Ray tracing is a method used in physics to determine the path a ray of light will follow in a system. In this project, our system is just one single lens at a time. We take one lens, place it on our paper and trace the direction of the laser beam as it exits the lens.

Ray tracing helps people understand a system better. In this case, it helps us understand how the shape of a lens affects the direction of the laser beam on the other end. However, it can be used for things that we don’t consider light, like sound. This is because both light and sound are moving electromagnetic waves. When we talk about light we often think about only the light we can see, but this is just a tiny fraction of the electromagnetic spectrum. Everything from x-rays to radio waves and microwaves would experience the same bending when it meets a material.

Ray tracing is often used in ocean acoustics to determine where a sound came from. The varying temperatures of the oceanic water layers create a varying density that bends the sound waves as they propagate through the ocean, just as the lens bends the light as it propagates from one side to another.

What other applications involve ray tracing?

Sometimes we do things in the lab, or from textbooks that we think we won’t ever see in the real world. I remember thinking this about geometry in 9th grade but soon realized that geometry is everywhere – from how I decide what path to take through the park to determine how large of a roof to put on my gingerbread house. So, where else might you see ray tracing other than in this one specific project, or in this chapter of your science book?

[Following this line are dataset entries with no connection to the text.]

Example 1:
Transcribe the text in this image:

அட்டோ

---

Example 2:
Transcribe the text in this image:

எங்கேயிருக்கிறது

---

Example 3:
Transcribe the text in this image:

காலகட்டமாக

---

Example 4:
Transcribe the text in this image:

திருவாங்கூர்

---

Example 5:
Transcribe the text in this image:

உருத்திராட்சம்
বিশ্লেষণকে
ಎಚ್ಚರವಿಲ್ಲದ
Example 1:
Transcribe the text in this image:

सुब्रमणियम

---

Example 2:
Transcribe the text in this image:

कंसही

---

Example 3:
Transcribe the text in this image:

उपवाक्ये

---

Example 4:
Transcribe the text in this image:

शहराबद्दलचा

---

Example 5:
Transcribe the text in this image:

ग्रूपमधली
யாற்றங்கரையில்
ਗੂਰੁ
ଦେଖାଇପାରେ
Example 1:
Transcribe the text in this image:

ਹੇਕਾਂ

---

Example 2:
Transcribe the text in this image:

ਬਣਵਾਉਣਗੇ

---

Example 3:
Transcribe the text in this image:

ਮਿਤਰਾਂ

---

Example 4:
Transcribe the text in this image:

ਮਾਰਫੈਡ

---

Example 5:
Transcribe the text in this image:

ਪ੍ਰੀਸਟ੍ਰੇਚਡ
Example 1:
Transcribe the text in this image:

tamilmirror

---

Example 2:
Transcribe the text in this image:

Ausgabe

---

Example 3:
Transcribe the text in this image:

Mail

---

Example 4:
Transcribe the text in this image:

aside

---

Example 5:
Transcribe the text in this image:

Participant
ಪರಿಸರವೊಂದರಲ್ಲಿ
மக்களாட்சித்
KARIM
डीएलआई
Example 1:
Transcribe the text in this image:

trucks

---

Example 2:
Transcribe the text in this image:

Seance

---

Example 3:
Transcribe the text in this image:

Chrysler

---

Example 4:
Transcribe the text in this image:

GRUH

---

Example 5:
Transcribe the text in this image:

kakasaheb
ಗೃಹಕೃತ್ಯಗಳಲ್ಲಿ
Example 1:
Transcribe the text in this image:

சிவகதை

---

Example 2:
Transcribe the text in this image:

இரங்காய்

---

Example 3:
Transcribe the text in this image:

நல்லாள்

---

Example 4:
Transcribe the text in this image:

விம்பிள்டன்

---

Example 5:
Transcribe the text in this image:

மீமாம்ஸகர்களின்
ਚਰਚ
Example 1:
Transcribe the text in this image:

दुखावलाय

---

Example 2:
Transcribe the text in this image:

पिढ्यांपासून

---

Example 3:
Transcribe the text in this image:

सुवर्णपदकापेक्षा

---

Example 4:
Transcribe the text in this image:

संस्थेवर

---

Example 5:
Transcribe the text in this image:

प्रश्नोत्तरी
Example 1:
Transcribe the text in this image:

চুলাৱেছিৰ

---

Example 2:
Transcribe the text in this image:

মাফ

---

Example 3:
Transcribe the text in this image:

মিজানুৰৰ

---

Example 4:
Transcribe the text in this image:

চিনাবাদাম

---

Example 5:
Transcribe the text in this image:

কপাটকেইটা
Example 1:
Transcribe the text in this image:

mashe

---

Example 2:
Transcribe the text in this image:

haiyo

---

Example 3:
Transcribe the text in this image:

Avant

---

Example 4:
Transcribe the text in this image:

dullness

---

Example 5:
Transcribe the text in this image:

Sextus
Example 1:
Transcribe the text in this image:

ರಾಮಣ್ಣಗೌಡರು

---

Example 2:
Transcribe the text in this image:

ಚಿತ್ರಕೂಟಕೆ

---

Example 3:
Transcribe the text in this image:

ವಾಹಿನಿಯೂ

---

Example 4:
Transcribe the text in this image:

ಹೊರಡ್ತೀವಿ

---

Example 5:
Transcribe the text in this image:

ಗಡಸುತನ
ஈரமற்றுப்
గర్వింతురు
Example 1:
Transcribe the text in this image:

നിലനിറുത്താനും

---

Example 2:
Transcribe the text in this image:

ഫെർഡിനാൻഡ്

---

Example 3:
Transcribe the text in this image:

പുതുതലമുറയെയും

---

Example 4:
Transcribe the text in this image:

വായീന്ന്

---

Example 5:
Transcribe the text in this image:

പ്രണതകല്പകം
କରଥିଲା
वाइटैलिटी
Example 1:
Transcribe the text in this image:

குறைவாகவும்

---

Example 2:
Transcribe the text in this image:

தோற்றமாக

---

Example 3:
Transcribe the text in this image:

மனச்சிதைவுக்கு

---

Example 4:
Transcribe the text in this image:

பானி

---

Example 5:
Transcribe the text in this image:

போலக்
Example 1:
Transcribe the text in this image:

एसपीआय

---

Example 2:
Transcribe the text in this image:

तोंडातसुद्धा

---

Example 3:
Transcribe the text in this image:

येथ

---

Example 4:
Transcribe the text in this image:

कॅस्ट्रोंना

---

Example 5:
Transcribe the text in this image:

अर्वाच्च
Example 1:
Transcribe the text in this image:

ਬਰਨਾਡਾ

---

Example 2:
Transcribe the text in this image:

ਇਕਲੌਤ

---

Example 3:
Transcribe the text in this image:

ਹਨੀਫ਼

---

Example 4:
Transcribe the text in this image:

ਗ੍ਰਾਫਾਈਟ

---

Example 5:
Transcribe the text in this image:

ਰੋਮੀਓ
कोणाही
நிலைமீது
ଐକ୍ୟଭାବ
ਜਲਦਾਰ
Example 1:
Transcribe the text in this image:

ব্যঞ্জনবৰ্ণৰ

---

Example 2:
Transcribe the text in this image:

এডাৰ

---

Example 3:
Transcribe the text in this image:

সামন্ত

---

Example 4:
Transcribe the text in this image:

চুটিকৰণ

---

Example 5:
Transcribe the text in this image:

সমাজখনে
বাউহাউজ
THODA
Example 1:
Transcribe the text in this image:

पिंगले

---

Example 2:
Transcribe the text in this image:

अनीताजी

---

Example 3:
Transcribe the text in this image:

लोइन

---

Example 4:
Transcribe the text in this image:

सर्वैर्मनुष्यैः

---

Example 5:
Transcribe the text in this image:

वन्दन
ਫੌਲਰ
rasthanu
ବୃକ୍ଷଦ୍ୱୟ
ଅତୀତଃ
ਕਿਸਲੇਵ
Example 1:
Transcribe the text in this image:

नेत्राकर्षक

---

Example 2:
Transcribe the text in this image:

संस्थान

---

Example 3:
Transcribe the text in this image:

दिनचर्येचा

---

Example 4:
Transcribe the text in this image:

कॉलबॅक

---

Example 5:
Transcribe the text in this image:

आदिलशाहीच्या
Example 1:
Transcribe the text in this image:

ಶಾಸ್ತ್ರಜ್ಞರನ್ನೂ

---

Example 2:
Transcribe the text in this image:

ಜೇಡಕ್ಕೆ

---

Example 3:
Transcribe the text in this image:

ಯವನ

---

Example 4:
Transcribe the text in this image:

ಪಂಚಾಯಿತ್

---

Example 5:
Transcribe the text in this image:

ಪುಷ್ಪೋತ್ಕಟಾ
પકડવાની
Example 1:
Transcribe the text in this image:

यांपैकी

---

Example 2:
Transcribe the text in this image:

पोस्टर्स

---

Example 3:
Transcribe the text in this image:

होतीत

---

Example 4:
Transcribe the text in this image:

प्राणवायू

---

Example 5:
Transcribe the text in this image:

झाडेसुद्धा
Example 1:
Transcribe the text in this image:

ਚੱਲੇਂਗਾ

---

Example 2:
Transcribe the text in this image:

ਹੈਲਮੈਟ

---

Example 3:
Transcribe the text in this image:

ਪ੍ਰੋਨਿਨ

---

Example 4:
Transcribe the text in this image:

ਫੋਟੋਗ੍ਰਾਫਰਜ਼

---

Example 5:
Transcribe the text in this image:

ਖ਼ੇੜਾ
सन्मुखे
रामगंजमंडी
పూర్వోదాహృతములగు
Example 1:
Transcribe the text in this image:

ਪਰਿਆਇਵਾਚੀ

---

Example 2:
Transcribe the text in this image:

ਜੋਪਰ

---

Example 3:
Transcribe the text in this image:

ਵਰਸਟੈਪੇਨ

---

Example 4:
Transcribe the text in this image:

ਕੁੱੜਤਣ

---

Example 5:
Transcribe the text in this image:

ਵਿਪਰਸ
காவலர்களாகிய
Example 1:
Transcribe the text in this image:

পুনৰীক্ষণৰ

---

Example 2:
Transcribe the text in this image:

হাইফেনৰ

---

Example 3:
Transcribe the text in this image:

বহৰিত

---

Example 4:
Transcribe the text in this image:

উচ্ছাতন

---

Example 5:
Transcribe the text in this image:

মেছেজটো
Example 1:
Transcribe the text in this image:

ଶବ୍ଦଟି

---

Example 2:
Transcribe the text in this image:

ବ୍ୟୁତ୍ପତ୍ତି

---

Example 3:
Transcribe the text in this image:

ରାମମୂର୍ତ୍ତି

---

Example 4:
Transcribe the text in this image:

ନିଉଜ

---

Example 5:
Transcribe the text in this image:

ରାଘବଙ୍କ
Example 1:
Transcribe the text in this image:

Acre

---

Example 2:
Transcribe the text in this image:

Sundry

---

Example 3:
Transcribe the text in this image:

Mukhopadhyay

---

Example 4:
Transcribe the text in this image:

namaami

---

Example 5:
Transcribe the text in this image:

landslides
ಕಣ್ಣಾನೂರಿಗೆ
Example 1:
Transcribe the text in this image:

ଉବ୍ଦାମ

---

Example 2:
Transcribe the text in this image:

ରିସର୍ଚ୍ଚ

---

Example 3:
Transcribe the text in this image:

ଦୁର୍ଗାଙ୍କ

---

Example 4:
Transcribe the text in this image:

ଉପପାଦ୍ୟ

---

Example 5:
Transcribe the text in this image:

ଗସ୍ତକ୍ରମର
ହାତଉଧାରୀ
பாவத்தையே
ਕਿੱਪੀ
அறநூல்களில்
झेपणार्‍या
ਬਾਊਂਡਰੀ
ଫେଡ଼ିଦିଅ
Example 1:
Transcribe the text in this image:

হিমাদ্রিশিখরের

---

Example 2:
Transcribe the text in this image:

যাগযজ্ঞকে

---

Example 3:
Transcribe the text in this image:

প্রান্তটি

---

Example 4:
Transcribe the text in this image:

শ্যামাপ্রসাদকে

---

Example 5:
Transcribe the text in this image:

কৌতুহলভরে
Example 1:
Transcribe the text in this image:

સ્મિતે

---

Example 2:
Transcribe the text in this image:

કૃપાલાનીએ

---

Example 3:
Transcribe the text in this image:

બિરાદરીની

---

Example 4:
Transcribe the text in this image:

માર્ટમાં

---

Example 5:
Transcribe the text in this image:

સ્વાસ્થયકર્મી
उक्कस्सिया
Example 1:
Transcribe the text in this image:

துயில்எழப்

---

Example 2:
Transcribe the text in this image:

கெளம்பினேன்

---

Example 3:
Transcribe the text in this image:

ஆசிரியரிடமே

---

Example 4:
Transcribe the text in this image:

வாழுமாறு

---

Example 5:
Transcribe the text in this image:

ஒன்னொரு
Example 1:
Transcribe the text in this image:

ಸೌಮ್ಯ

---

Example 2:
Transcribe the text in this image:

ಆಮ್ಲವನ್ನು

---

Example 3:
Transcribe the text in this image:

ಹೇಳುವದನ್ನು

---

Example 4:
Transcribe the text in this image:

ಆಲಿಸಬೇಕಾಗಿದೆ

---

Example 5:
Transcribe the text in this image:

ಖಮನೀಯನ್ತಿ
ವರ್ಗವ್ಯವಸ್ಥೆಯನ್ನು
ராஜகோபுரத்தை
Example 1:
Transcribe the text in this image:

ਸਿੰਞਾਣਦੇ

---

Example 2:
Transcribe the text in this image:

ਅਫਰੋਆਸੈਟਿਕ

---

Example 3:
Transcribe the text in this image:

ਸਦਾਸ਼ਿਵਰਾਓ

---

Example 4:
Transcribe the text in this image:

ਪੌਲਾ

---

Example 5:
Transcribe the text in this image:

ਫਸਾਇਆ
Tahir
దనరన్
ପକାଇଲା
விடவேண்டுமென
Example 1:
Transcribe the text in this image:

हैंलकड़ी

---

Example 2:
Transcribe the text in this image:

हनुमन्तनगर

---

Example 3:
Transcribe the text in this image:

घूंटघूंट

We mentioned ocean or underwater acoustics above, but there are other applications of ray tracing we can talk about.

Physicists use ray tracing to determine how we can most effectively propagate radio signals through our ionosphere. Geophysicists use ray tracing to locate earthquake locations, scientists use ray tracing to figure out how to best heat plasmas, and of course, optical scientists use ray tracing to develop and predict the behavior of optical systems.

While we use computers to calculate the directions of the waves in these instances, it all comes back down to figuring out how these waves bend in a medium, just as we are determining how light is bending in our acrylic lenses.